I am in Bangkok right now, which is making me nostalgic. When my parents were living here, I had developed a route, just like I’ve done with Geneva, to take people around. It worked out geographically and it also took into account almost all the modes of transportation available in Bangkok.
2 Days is an absolute minimum in Bangkok if you’re going to do this route. I would suggest doing this one day, and the other day doing a Grand Palace/Half Day Bangkok Temple & City Tour. This is basically a shopping route, it started at what used to be our closest BTS stop, Nana and ended at the Khlong Boat stop, Nana Nua.
Food: if you’re trying to budget, the food courts in all the malls are generally pretty similar in price, and food courts are a lot cheaper than restaurants (with soooo many yummy choices, and a great way of trying out lots of different types of Thai food).
1. BTS to Siam
Central World, Siam Paragon and Siam Center are all really fancy shopping malls. Siam Paragon is a little bit fancier than Siam Center, and Central World is probably in between the two. Center has shops which are catered to the younger generation, Paragon has all the fancy designer shops and a floor full of supercars and all that. Siam Paragon is also where the aquarium – Sea Life Ocean World is.
2. Walk to MBK Center
MBK is a place to go for bargaining. It is like an air conditioned market, that has everything you could possibly ask for. From clothes, underwear, swimming things, to souvenirs, and even electronics. The bargain prices mean that not everything is necessarily “real,” but if you’ve got no problem with that, then this is your place to go.
3. Walk over to BACC
Use the BTS exit from MBK to use the over bridge to go to Bangkok Art & Culture Centre. It is filled with exhibitions from local artists, and boutiques from where you can get an unusual Thailand souvenir. (Closed on Mondays)
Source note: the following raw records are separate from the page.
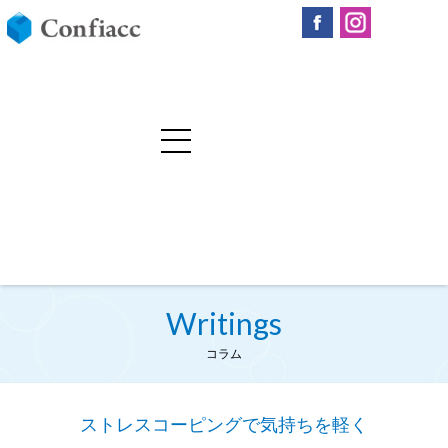
Writings
コラム
ストレスコーピングで気持ちを軽く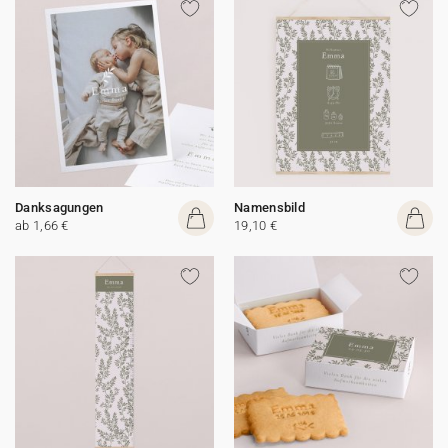
Danksagungen
Namensbild
ab 1,66 €
19,10 €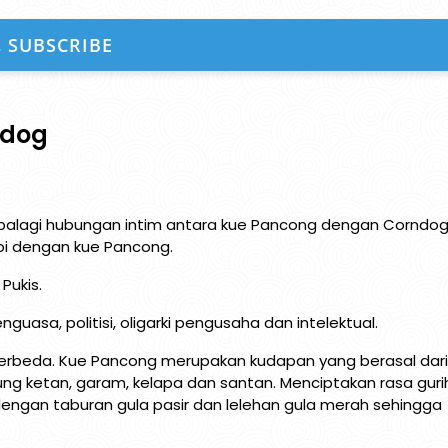
SUBSCRIBE
ndog
palagi hubungan intim antara kue Pancong dengan Corndog
i dengan kue Pancong.
Pukis.
guasa, politisi, oligarki pengusaha dan intelektual.
h berbeda. Kue Pancong merupakan kudapan yang berasal dari
ung ketan, garam, kelapa dan santan. Menciptakan rasa guri
engan taburan gula pasir dan lelehan gula merah sehingga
4. Walk to Jim Thompson’s House
I wrote a lot about Jim Thompson’s House in my Thailand Summer 2013 post, so I’m not going to repeat myself too much here. Jim Thompson was an American who fell in love with Thailand, rebuilt the Thai silk empire and assembled his own house using old traditional Thai houses. There is a shop, it’s a museum, and they have tours, and a restaurant. You don’t have to buy anything at the shop here, because there’s one at Duty Free in Suvarnabhumi. Jim Thompson’s house is at the canal end of the road, so it can be a long walk, but there is a golf cart that shuttles back and forth from the top of the road.
5. Take a Khlong Boat ride!
6. Platinum & Prathunam
7. Tuk Tuk, Khlong boat, or Motorcycle home!
If you’re trying to check off all of the transports of Bangkok today, take either a Tuk Tuk or a Motorcycle home. Bangkok has a one way traffic system, so just keep that in mind, you might need to circle around a bit before going the way you need to, or cross the road over and take your transport from that side.
8. If you’re near Asok, go to Terminal 21
A different city on each floor, with guards, toilets, types of stores all mimicking the vibe of the city the floor represents. More details in Thailand Summer 2013 post.
9. At night you could go to Khao San Road
10. Or a Sky Bar
11. Or take a relaxing Thai massage
This you can do for a budget in any of the side street thai massage parlours (I’ve been to a few in the Asok area and they are all generally clean and with very friendly masseuse). Or you can go to more institutionalised Healthland, Asia Herb Association (both have multiple locations) or Hapa Spa, which are also great. Healthland is slightly more pricey, and has a more formal atmosphere.
The other day(s):
Grand Palace and Temple & City Tour
Beaches close to Bangkok
Hua-Hin/Cha-am Beach or Pattaya/Jomtien beach.
Hua-Hin and Pattaya are both quite well known now. Cha-am and Jomtien are the neighbouring beaches, respectively, so they are both slightly less crowded and touristified and possibly cheaper to stay at.